The closure conversion, A-translation, and function hoisting algorithms can be extended to exception constructs, with new tuple forms

x = [ let tuples ] Try xn (y) -> [let tuples ]
x = Raise y (* y a variable since body of Raise was A-translated *)
x = Exception
resulting.

The toC function can then be extended as follows.
Note, int exception_count and jmp_buf nearest_Try are global C variables.
< setjmp.h> C library is used to return from a deeply nested function call via setjmp/longjmp.
This library is a primitive nonlocal control operation.

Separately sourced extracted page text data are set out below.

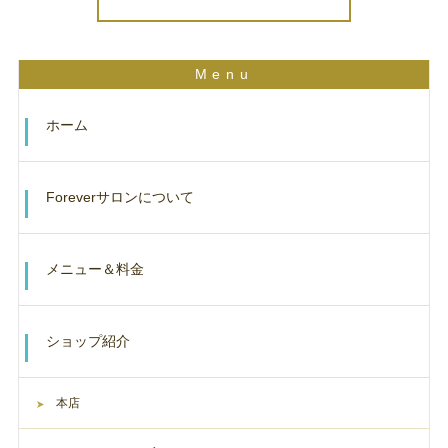
ホーム
Foreverサロンについて
メニュー＆料金
ショップ紹介
本店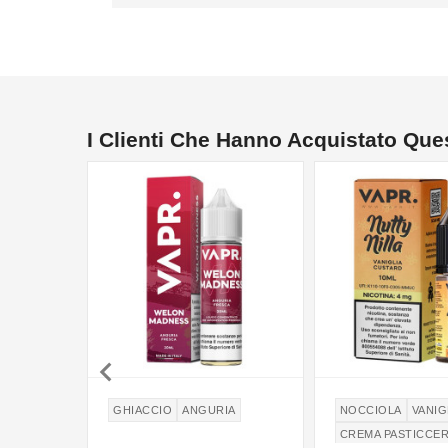
I Clienti Che Hanno Acquistato Qu

GHIACCIO
ANGURIA
NOCCIOLA
VANIG
CREMA PASTICCE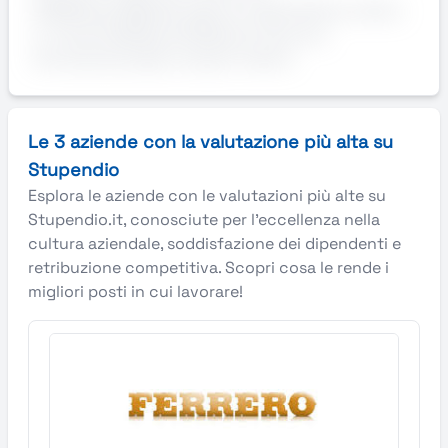
2026AziendaRealtà settore impiantistica civile e
in industrialeRequisitiDiploma tecnico;
Conoscenza base computi metrici
Le 3 aziende con la valutazione più alta su
Stupendio
Esplora le aziende con le valutazioni più alte su
Stupendio.it, conosciute per l’eccellenza nella
cultura aziendale, soddisfazione dei dipendenti e
retribuzione competitiva. Scopri cosa le rende i
migliori posti in cui lavorare!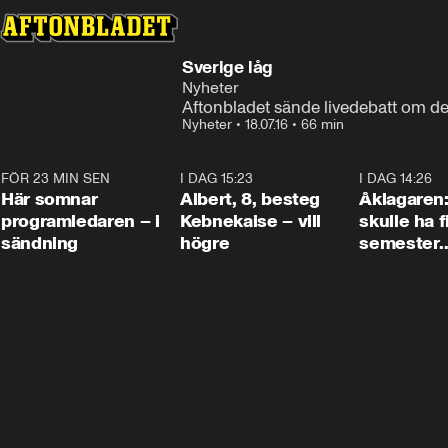
Sverige låg
Nyheter
Aftonbladet sände livedebatt om de
Nyheter
•
18.07.16
•
66 min
FÖR 23 MIN SEN
0:45
I DAG 15:23
0:54
I DAG 14:26
Här somnar
Albert, 8, besteg
Åklagaren
programledaren – i
Kebnekaise – vill
skulle ha f
sändning
högre
semester
tillsamma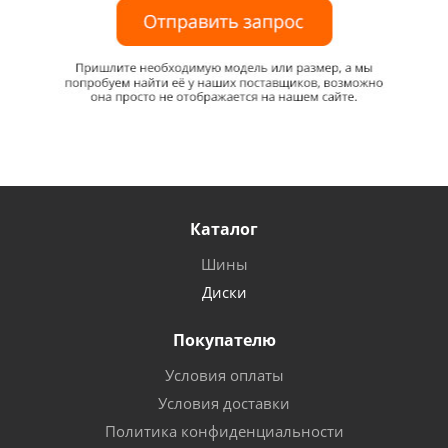
Каталог
Шины
Диски
Покупателю
Условия оплаты
Условия доставки
Политика конфиденциальности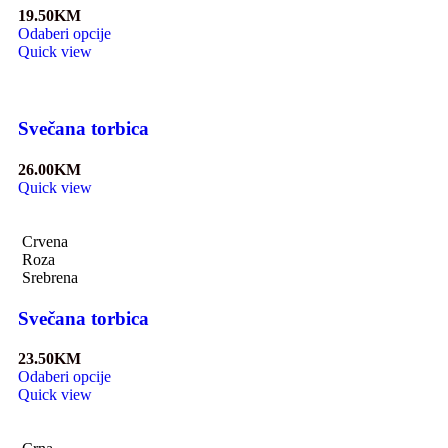
19.50
KM
Odaberi opcije
Quick view
Svečana torbica
26.00
KM
Quick view
Crvena
Roza
Srebrena
Svečana torbica
23.50
KM
Odaberi opcije
Quick view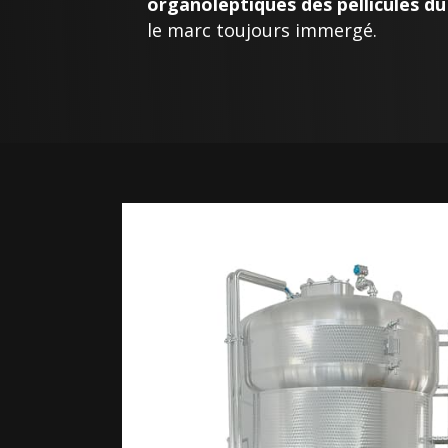
organoleptiques des pellicules du 
le marc toujours immergé.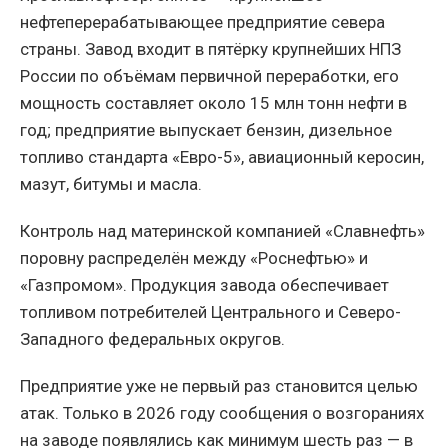
нефтеперерабатывающее предприятие севера
страны. Завод входит в пятёрку крупнейших НПЗ
России по объёмам первичной переработки, его
мощность составляет около 15 млн тонн нефти в
год; предприятие выпускает бензин, дизельное
топливо стандарта «Евро-5», авиационный керосин,
мазут, битумы и масла.
Контроль над материнской компанией «Славнефть»
поровну распределён между «Роснефтью» и
«Газпромом». Продукция завода обеспечивает
топливом потребителей Центрального и Северо-
Западного федеральных округов.
Предприятие уже не первый раз становится целью
атак. Только в 2026 году сообщения о возгораниях
на заводе появлялись как минимум шесть раз — в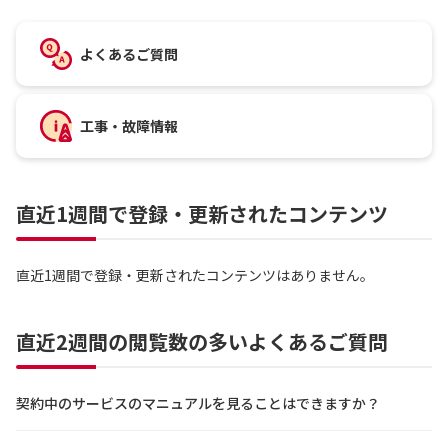
よくあるご質問
工事・故障情報
直近1週間で登録・更新されたコンテンツ
直近1週間で登録・更新されたコンテンツはありません。
直近2週間の閲覧数の多いよくあるご質問
契約中のサービスのマニュアルを見ることはできますか？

Semantics of setjmp/longjmp: executing setjmp(aTry) is something like the fork library function in C:

The code uses a global variable nearest_Try which at the current point of execution contains the nearest enclosing Try statement.
toCTuple(x = Let Exception xn In e) = xn = global_exception_count++;
  toCtuples(e)

toCTuple(Raise xn(y)) = longjmp(nearest_Try,"[xn,y]") /* immediately pop off function activations,
       returning to nearest enclosing setjmp, i.e. Try */

toCTuple(x = [ let tuples 1 ] Try xn (y) -> [ let tuples 2 ]) =
  { jmp_buf next_nearest_Try;
    Word val;
    next_nearest_Try = nearest_Try;
    /* setjmp call below marks this point in code as a future possible return point */
    /* nearest_Try is set to be this location in the code by the setjmp call */
    /*val is 0 when the code is normally executed, but if it is returned to, it is an argument */
    if ((val = setjmp(nearest_Try)) == 0) 
       { /* 0 return indicates jump point was just set */
        toCTuples([let tuples 1]);
        nearest_Try = next_nearest_Try; /* pop the stack of Trys */}
    else 
       { /* non-0 indicates a longjmp brought us back to this set point */
        nearest_Try = next_nearest_Try; /* pop the Try stack */
        "[xn_raised,y]" = val; /* the setjmp value above, if not zero, is the value passed to longjmp */
        if  (xn == xn_raised) /* exception raised matches this Try */
         { toCTuples([let tuples 2]) }
        else /* exception is not handled here; try next handle further up the stack */
           longjmp(nearest_Try,val);
      }
The setjmp/longjmp code is unnatural syntax, but it gives enough of a primitive nonlocal control effect to allow ML-style exceptions to be implemented.

This implementation only requires "bubbling" through all enclosing Try statemements that do not match; other bubbling steps are skipped.

Question: What will the above compiler do if an uncaught exception is raised?? How could a better solution to this be devised?